While the Federal Emergency Management Agency’s (FEMA) Grant Programs Directorate (GPD) revised fire grant policies for the Assistance to Firefighters Grant (AFG), Staffing for Adequate Fire and Emergency Response (SAFER) and its Fire Prevention and Safety (FP&S) grant programs in response to the Fire Grants Reauthorization Act of 2012 (FGRA), a new Government Accountability Office (GAO) audit report said, “FEMA has several opportunities to enhance its administration of fire grants and how their contributions to national preparedness are assessed.”
“For example,” GAO stated, “while FEMA developed performance measures for the AFG and SAFER programs, the agency did not include measurable performance targets linked to AFG and SAFER program goals that could help better assess the impact of the program and report program achievements.”
GAO said that be establishing better measurable performance targets that are linked to program goals “could enhance the quality and utility of the new performance assessment system by providing a yardstick against which these investments can be evaluated.”
FGRA, which amended and reauthorized the three grant programs, includes a provision for GAO to review changes to the grant programs and FEMA’s assessment of the fire grants’ performance.

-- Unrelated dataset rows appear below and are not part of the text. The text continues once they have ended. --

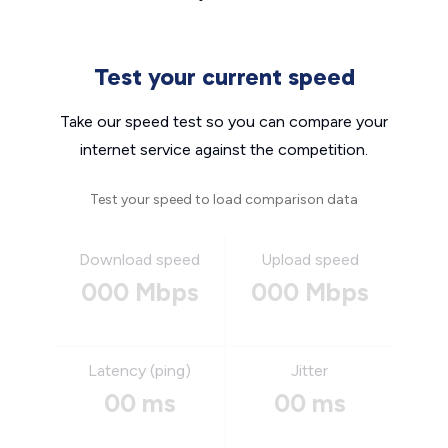
Test your current speed
Take our speed test so you can compare your
internet service against the competition.
Test your speed to load comparison data
Download speed
Upload speed
000 Mbps
000 Mbps
Latency (ping)
Jitter
00 ms
00 ms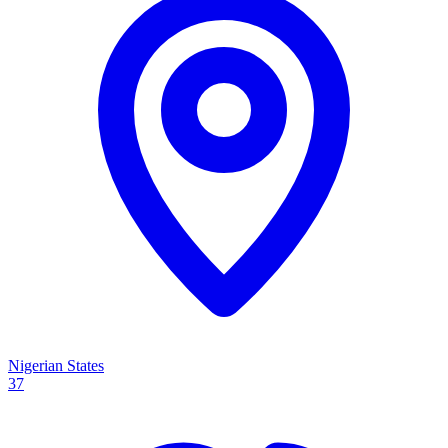
Nigerian States
37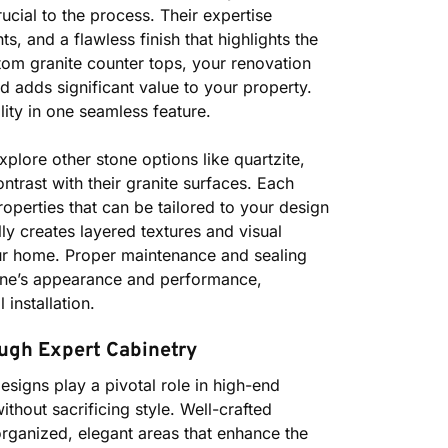
rucial to the process. Their expertise
 and a flawless finish that highlights the
stom granite counter tops, your renovation
d adds significant value to your property.
ity in one seamless feature.
lore other stone options like quartzite,
trast with their granite surfaces. Each
roperties that can be tailored to your design
lly creates layered textures and visual
our home. Proper maintenance and sealing
stone’s appearance and performance,
installation.
ugh Expert Cabinetry
esigns play a pivotal role in high-end
thout sacrificing style. Well-crafted
organized, elegant areas that enhance the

The GAO audit report said while “the US Fire Administration (USFA) provides firefighter training and education as well as fire-related research, data collection and analysis, and acts as a consultant for GPD’s fire grant programs … FEMA has not defined and documented USFA’s specific role or responsibilities with the fire grants program. As a result, there is no formalized relationship or policy regarding, for example, how the two organizations’ programs could work together to achieve common goals. Using collaborative mechanisms, GAO’s work has identified across the federal government could help GPD better leverage USFA’s expertise and resources to support programmatic management of the fire grants programs. Both GPD and USFA officials agreed that defining and documenting the roles and responsibilities of GPD and USFA would enhance the administration of the fire grants programs.”

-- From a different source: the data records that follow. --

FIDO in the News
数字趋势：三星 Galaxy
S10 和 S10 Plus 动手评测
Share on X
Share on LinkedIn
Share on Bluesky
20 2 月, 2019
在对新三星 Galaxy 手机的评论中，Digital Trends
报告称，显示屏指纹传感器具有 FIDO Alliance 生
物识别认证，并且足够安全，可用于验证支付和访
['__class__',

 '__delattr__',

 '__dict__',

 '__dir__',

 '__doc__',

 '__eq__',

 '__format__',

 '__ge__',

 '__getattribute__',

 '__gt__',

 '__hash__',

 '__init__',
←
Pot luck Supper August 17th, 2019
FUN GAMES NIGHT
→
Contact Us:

To its credit, GAO said GPD has incorporated a majority of recommended changes into its existing application and award processes. For example, GAO said, “FGRA established minimum award allocations for three types of fire departments. In 2013 and 2014, each of these types of departments received more than the minimum of fire grant funds. FEMA also developed a performance assessment system for the AFG and SAFER programs in response to FGRA.
GAO made four recommendations, including that FEMA establish measurable performance targets and define and document the roles and responsibilities of GPD and USFA in administering the fire grants.
“DHS concurred with all four recommendations, and described planned actions to address them,” GAO reported.
FEMA allocated almost $5.8 billion from 2009 to 2016 in award grants to fire departments and other organizations for equipment, staffing, research and other needs.
GAO noted that public fire departments in the US responded to almost 1.3 million fires in the United States in 2014 alone which resulted in more than 3,275 civilian deaths, 15,775 injuries and $11.6 billion in property loss.